Helo Indonesia

Sidang Praped Kasus Penyiraman Air Keras Andrie Yunus, Digelar Secara Marathon

Aris Mohpian Pumuka - Nasional -> Hukum & Kriminal
1 jam 47 menit lalu
    Bagikan  
Kasus Andrie Yunus
heloindonesia

Kasus Andrie Yunus - Anggota tim TAUD mengajukan gugatan praperadilan terhadap Polda Metro Jaya.

JAKARTA,HELOINDONESIA.COM - Meski perkara penyiraman air keras terhadap Andrie Yunus sudah disidangkan di Pengadilan Militer, tapi Tim Advokasi untuk Demokrasi (TAUD) tak puas.

Anggota tim Taud mengajukan gugatan praperadilan terhadap Polda Metro Jaya, agar kasus aktivis KontraS (Komisi untuk Orang Hilang dan Korban Tindak Kekerasan) tersebut masuk ke ranah sipil melalui Pengadilan Negeri.

Seperti diberitakan sebelumnya, jaksa di Pengadilan Militer ll-08 menyeret empat terdakwa terkait kasus dugaan penganiayaan Andri,  mereka masing-masing Sersan Dua Edi Sudarko, Letnan Satu (Lettu) Budhi Hariyanto Widhi, Kapten Nandala Dwi Prasetya, serta Lettu Sami Lakka.

Dalam sidang perdana praperadilan, pada Rabu (20/5/2026), anggota tim TAUD meminta hakim tunggal Suparna di Pengadilan Negeri Jakarta Selatan, menyatakan tidak sah terkait pelimpahan kasus penyiraman Andrie Yunus ke POM TNI.

Baca juga: Lampung Kerahkan 1.229 Petugas Awasi Hewan Kurban Iduladha 2026

Saat ini, terdapat dua laporan yang berjalan di Polda Metro Jaya, yakni Laporan Polisi Model A yang dibuat oleh kepolisian dan Laporan Polisi Model B yang sebelumnya dilaporkan ke Bareskrim Polri, kemudian dilimpahkan ke Polda Metro Jaya.

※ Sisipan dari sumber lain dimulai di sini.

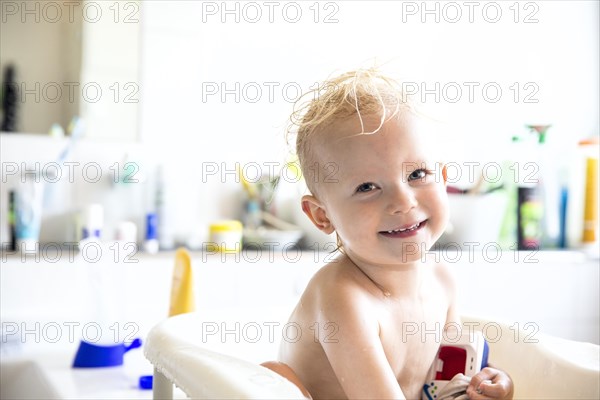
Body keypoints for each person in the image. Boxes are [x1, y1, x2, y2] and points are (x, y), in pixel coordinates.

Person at [262, 68, 514, 400]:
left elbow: (446, 385)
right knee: (270, 377)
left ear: (443, 177)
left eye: (418, 173)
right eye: (367, 187)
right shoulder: (342, 297)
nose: (403, 201)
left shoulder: (442, 281)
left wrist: (491, 386)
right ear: (322, 216)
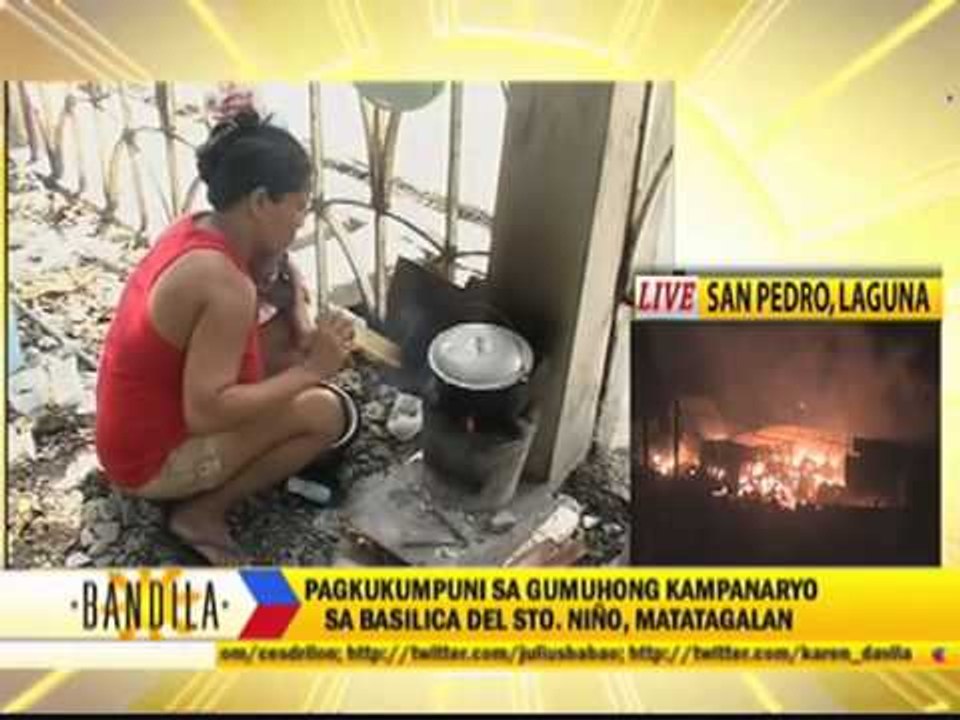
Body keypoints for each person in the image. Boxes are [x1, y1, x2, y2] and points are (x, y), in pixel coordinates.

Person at [95, 110, 355, 565]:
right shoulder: (224, 285)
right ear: (259, 202)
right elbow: (205, 412)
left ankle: (205, 489)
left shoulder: (199, 226)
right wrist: (312, 370)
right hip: (147, 461)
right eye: (298, 206)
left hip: (125, 431)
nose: (300, 222)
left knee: (288, 345)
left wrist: (300, 314)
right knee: (327, 413)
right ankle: (201, 514)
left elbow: (279, 271)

Permohonan itu diajukan, lantaran proses penyidikan perkara dari Laporan Polisi Model A dinilai buntu atau mandek. Pihaknya menilai kasus tersebut tidak ada perkembangan maupun tindak lanjut dalam proses penegakan hukumnya.

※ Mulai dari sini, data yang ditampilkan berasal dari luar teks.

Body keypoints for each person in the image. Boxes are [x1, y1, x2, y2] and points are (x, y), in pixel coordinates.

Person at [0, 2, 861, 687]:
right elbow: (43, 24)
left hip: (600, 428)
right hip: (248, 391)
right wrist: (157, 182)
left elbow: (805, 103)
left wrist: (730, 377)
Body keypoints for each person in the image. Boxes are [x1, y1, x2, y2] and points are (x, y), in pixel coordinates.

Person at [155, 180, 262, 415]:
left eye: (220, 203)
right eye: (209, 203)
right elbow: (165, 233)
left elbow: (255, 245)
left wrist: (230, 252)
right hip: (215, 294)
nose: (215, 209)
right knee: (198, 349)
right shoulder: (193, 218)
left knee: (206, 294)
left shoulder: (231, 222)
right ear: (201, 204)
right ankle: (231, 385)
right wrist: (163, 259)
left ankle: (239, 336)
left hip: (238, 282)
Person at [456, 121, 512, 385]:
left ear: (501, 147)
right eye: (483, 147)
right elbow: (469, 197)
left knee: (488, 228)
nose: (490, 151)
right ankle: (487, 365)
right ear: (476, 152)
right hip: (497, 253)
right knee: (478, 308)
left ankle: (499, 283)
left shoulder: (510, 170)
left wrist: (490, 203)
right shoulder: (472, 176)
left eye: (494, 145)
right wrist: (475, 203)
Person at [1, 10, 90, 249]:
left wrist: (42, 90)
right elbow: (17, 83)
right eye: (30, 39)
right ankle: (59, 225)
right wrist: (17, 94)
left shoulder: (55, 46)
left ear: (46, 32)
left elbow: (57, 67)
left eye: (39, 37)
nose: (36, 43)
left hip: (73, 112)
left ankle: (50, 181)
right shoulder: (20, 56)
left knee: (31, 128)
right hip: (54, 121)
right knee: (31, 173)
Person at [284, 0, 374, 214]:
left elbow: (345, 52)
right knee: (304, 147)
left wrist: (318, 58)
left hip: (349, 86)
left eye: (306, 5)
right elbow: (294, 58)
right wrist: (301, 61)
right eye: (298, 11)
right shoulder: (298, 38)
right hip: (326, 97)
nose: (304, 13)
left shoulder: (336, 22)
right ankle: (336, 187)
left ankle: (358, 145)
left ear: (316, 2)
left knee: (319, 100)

"Sidang akan dilanjutkan pada Kamis besok (21/5) untuk mendengarkan jawaban termohon, yakni Polda Metro Jaya," kata hakim Suparna di persidangan.

Dia katakan, nanti agenda sidangnya berupa jawaban termohon, replik pemohon, dan duplik termohon yang akan digelar secara berurutan menyesuaikan waktu persidangan.

Sementara itu, pada Jumat (22/5), sidang akan memasuki agenda pembuktian surat dari pemohon maupun termohon yang dilanjutkan dengan pemeriksaan saksi dan ahli dari pihak pemohon.

Kemudian pada Senin (25/5), giliran termohon menghadirkan saksi dan ahli dalam persidangan.

Hakim juga menetapkan agenda penyampaian kesimpulan pada Selasa pekan depan (26/5), sedangkan putusan praperadilan dijadwalkan pada Selasa berikutnya (2/6).